Though the President attempted to exploit the U.K. plot to ratchet up the fear of Evil terrorists and thereby bolster support for the war in Iraq, that plot actually captures the core deceit and incoherence at the heart of the President's Manichean militarism. Most of the participants in that conspiracy were British citizens, born in England. They had nothing to do with Iraq or Saddam Hussein or Iranian mullahs or the ruling Assad family in Syria. They were motivated by hatred for the United States, hatred which could not possibly be anything other than inflamed, and certainly not diffused, as a result of watching the U.S. attack a sovereign oil-rich country filled with Muslim holy sites.

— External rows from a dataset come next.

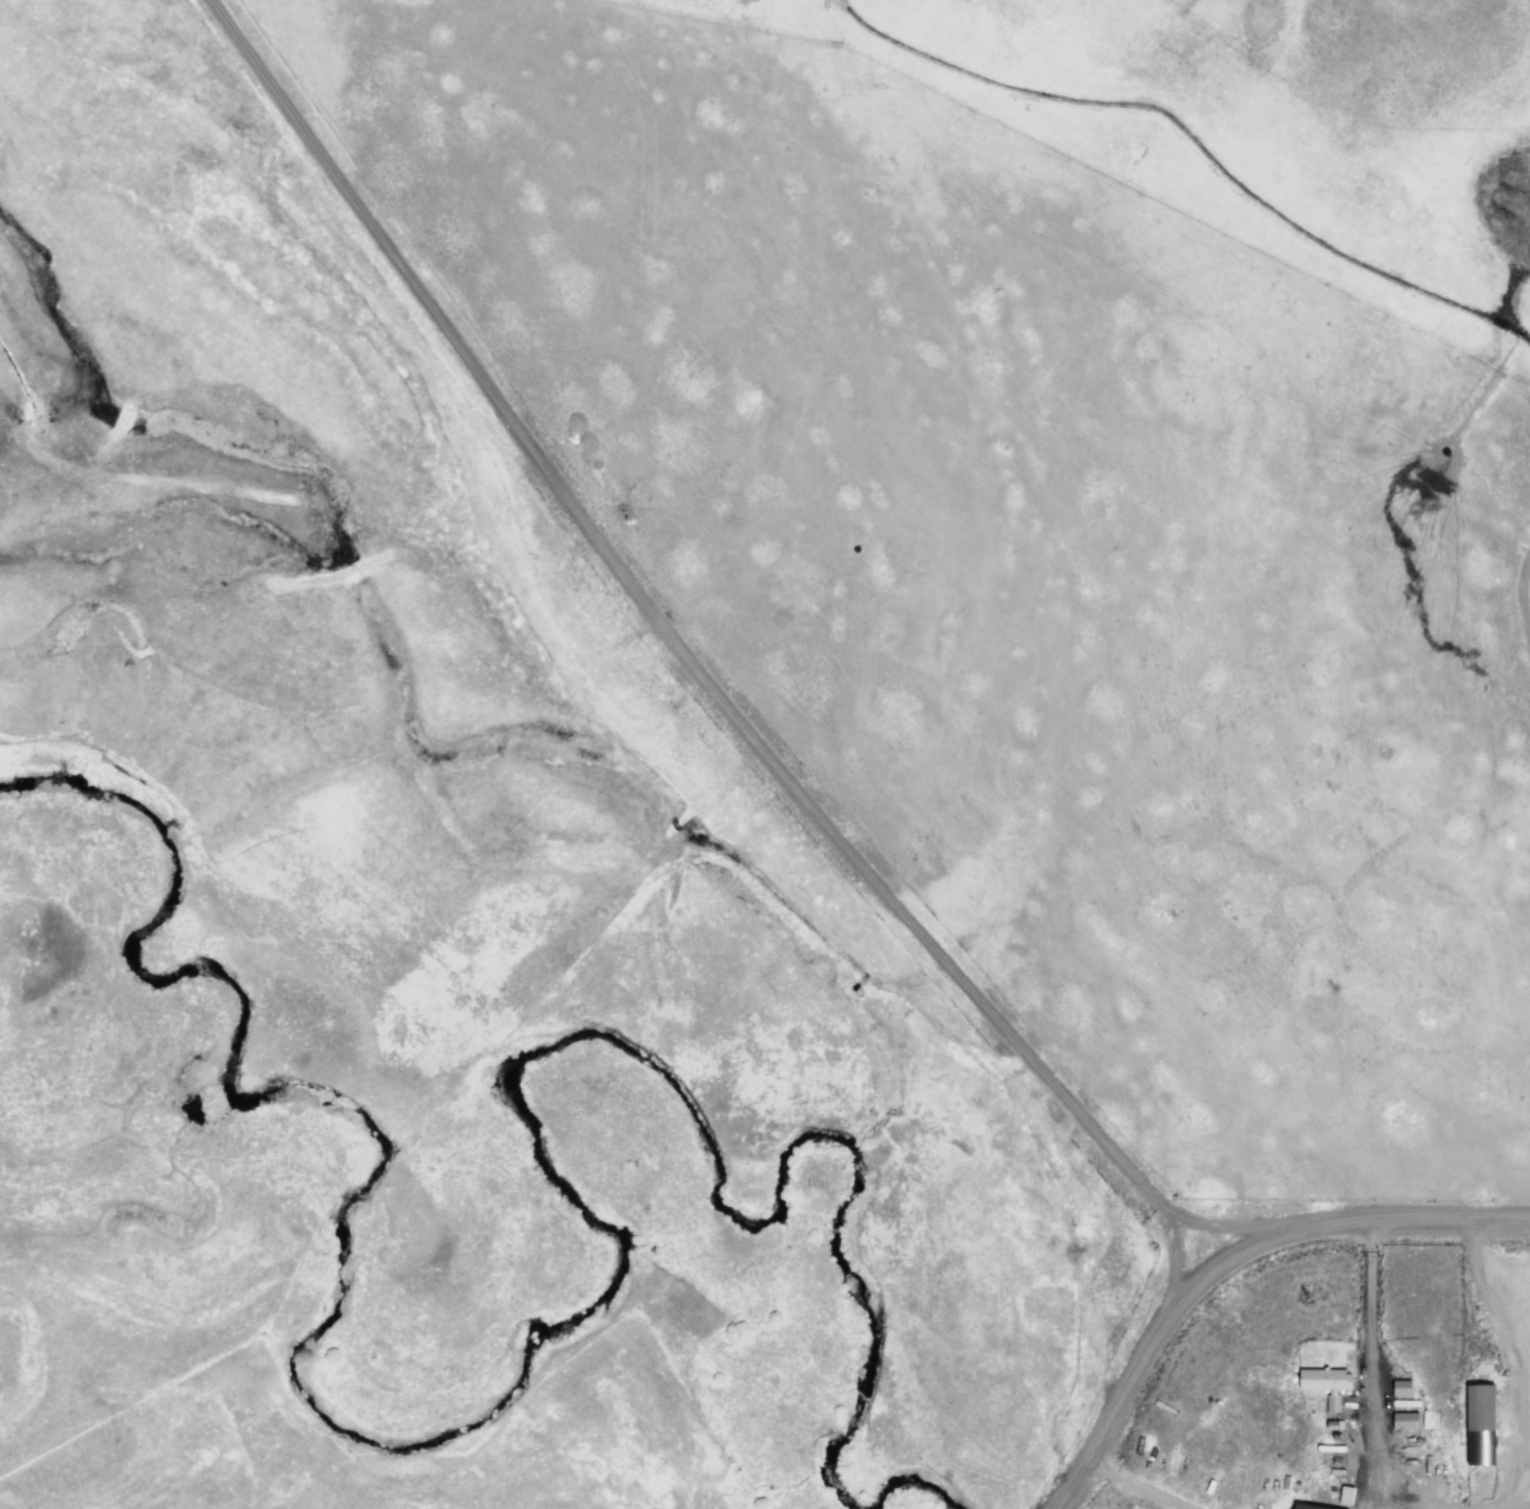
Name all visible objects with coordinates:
road: (649, 665)
road: (1235, 1261)
river: (551, 1332)
building: (1320, 1381)
building: (1397, 1394)
building: (1401, 1423)
building: (1475, 1426)
river: (921, 1497)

The ongoing occupation of Iraq spawned daily video of corpses of Muslim children, pictures of bombed marketplaces and tales of American abuses against Muslims inside torture prisons formerly used by Saddam Hussein. That such conduct by the U.S. would heighten the risk of terrorism and spread Islamic radicalism is self-evident.
The President and his supporters love to speak of Osama bin Laden and his Terrorist allies as hiding in fear of the President's militarism -- or even hoping that Democrats win elections because Terrorists so dislike George Bush's war-making. Yet the exact opposite is true. Nothing has aided the cause of Islamic terrorism more than George Bush's brutal and endless acts of aggression in the Middle East, as nothing has increased the fuel of terrorism -- anti-American anger -- more than that.
And it is hard to imagine a more ardent fan of the President's embrace of a Manichean worldview than Osama bin Laden, who shares that Manichean mentality and expressly sought, with the 9/11 attacks, to provoke exactly the split between the U.S. and the Muslim world which the Bush policies have wrought. As James Fallows reported in a 2006 article in
The Atlantic Monthly:
Documents captured after 9/11 showed that bin Laden hoped to provoke the United States into an invasion and occupation that would entail all the complications that have arisen in Iraq. His only error was to think that the place where Americans would get stuck would be Afghanistan.
Bin Laden also hoped that such an entrapment would drain the United States financially. Many al-Qaeda documents refer to the importance of sapping American economic strength as a step toward reducing America's ability to throw its weight around in the Middle East.
Invading and bombing Muslim countries does not diminish the threat of terrorism. Quite the contrary, warmongering in the Middle East exacerbates terrorist threats by radicalizing more Muslims and increasing anti-U.S. resentment. That is self-evident at this point.